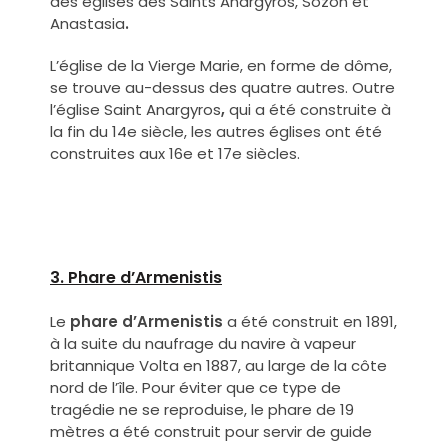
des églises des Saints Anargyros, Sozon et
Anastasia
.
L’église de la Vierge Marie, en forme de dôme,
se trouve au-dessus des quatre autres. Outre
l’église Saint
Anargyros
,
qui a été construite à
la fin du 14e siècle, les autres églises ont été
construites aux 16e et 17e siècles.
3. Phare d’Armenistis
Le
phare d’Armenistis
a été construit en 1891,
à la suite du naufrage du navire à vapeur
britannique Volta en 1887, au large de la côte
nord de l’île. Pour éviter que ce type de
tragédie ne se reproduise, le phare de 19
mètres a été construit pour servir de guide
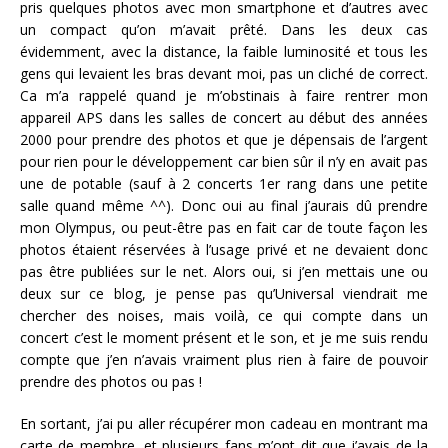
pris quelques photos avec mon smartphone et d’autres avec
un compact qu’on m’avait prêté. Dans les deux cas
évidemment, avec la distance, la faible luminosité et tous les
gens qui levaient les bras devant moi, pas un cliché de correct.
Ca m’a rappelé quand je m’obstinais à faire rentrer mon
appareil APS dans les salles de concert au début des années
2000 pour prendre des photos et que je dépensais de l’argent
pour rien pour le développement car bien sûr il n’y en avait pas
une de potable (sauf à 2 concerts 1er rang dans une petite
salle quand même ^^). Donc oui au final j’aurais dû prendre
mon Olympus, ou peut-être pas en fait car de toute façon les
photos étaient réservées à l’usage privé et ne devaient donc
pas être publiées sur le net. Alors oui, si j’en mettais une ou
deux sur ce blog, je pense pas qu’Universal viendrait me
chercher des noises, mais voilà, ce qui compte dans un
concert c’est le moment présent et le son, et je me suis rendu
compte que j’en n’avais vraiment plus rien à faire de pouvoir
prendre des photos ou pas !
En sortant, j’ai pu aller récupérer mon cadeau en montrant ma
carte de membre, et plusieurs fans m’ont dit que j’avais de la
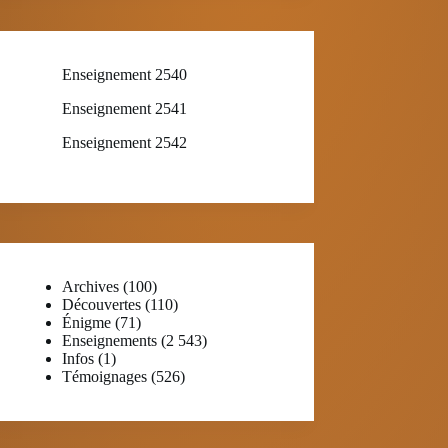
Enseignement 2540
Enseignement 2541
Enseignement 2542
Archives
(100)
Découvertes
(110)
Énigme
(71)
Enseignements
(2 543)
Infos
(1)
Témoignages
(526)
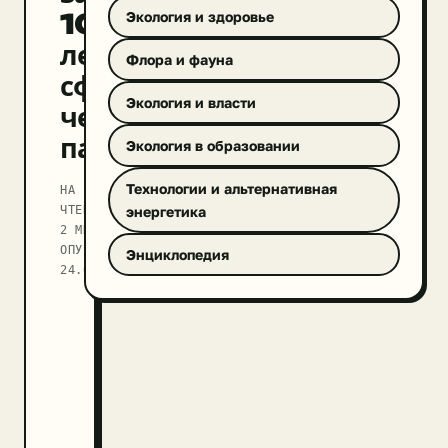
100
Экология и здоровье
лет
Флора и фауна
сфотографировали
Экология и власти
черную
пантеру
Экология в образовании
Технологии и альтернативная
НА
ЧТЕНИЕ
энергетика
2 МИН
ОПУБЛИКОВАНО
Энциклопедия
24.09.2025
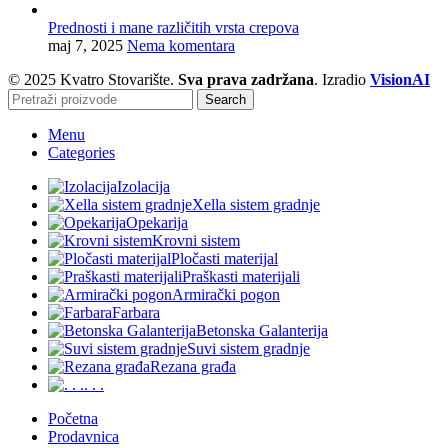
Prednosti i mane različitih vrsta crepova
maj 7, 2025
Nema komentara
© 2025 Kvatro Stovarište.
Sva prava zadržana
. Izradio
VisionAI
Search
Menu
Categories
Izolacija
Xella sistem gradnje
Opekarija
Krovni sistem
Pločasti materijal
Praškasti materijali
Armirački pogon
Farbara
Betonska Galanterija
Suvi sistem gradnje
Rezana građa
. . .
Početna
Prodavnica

══════════════════════════════

EXERCISE DESCRIPTION:
Scan the records above for the string "compte", then report every line that contains it.

COMPLETED EXERCISE:
chercher des noises, mais voilà, ce qui compte dans un
compte que j’en n’avais vraiment plus rien à faire de pouvoir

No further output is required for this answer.